Le départ en cascade de figures centrales du Pastef, autrefois fidèles à Ousmane Sonko, illustre une fracture profonde au sein du mouvement politique sénégalais, accélérée par la création d’un parti présidentiel unifié.
Ce qui semblait n’être qu’une poignée de démissions ponctuelles s’est transformé en un exode sans précédent. Des cadres aguerris, des jeunes militants et même des responsables d’agences publiques ont quitté le Pastef ces dernières semaines. La raison ? Une divergence devenue insurmontable entre le président de la République, Bassirou Diomaye Faye, et le président de l’Assemblée nationale, Ousmane Sonko, tous deux artisans de l’alternance politique de mars 2024.
Leur alliance, autrefois présentée comme le pilier du nouveau régime, a vacillé après le limogeage d’Ousmane Sonko de la Primature en mai 2026. Ce geste a marqué l’aboutissement d’un désaccord latent entre les deux hommes, Ousmane Sonko conservant malgré tout la direction du parti tandis que Bassirou Diomaye Faye consolidait son emprise sur l’appareil étatique.

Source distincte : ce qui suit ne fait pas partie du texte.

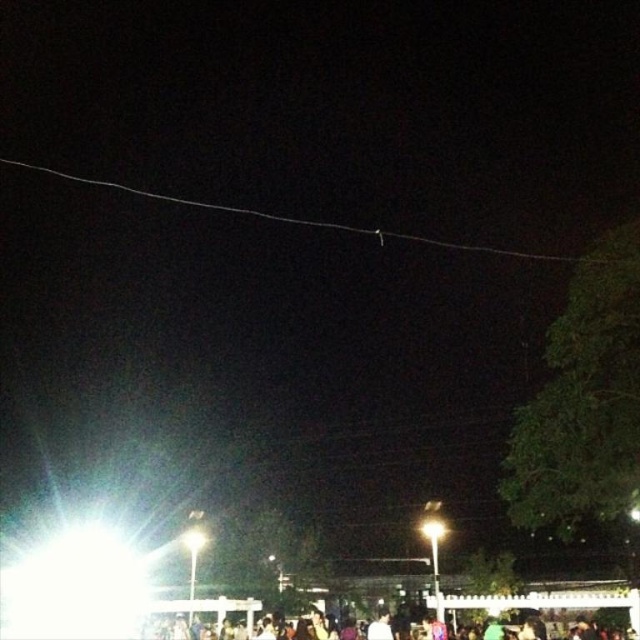
Question: Does white wire at upper center appear on the right side of dark clothing crowd at lower center?

Choices:
 (A) no
 (B) yes

Answer: (A)

Question: Which point is farther to the camera?

Choices:
 (A) pyautogui.click(x=547, y=596)
 (B) pyautogui.click(x=273, y=218)

Answer: (B)

Question: Does white wire at upper center have a larger size compared to dark clothing crowd at lower center?

Choices:
 (A) yes
 (B) no

Answer: (A)

Question: Which point is closer to the camera?

Choices:
 (A) tap(547, 256)
 (B) tap(582, 596)

Answer: (B)

Question: Does white wire at upper center lie behind dark clothing crowd at lower center?

Choices:
 (A) no
 (B) yes

Answer: (A)

Question: Which point is farther from the camera taking this photo?

Choices:
 (A) (92, 184)
 (B) (540, 604)

Answer: (A)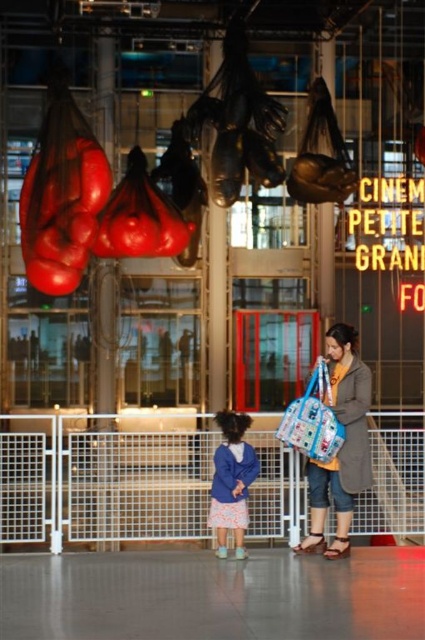
Question: Does white metal fence at lower center come behind blue fleece jacket at center?

Choices:
 (A) yes
 (B) no

Answer: (A)

Question: Which object is closer to the camera taking this photo?

Choices:
 (A) blue fleece jacket at center
 (B) blue fabric bag at center
 (C) matte gray coat at center
 (D) white metal fence at lower center

Answer: (B)

Question: Among these points, which one is farthest from the camera?

Choices:
 (A) (314, 493)
 (B) (255, 499)
 (C) (218, 456)

Answer: (B)

Question: Is matte gray coat at center above blue fleece jacket at center?

Choices:
 (A) yes
 (B) no

Answer: (A)

Question: Can you confirm if matte gray coat at center is positioned to the left of blue fleece jacket at center?

Choices:
 (A) yes
 (B) no

Answer: (B)

Question: Which of the following is the closest to the observer?

Choices:
 (A) blue fleece jacket at center
 (B) matte gray coat at center
 (C) white metal fence at lower center
 (D) blue fabric bag at center

Answer: (D)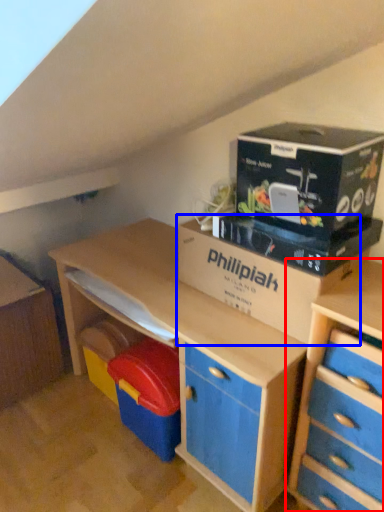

Un des épisodes les plus marquants de cette rupture a été la démission du ministre Moussa Bala Fofana, reconduit à la tête du ministère de l’Urbanisme pour un troisième mandat. Quelques jours plus tôt, Ousmane Sonko avait publiquement pointé du doigt certains ministres, les accusant de s’écarter des orientations du parti. Le ministre concerné a nié toute intervention directe de la Présidence, affichant envers son ancien mentor Ousmane Sonko un respect affiché.
Une réforme constitutionnelle au cœur des tensions
Le 3 juillet, Bassirou Diomaye Faye a franchit une étape décisive en annonçant la création d’un parti présidentiel unifié. Cette initiative a achevé de convaincre l’opinion publique que la rupture entre la Présidence et le parti historique était désormais irréversible. Dans l’ombre, la coalition « Diomaye Président » s’organise pour accueillir les nouveaux ralliements.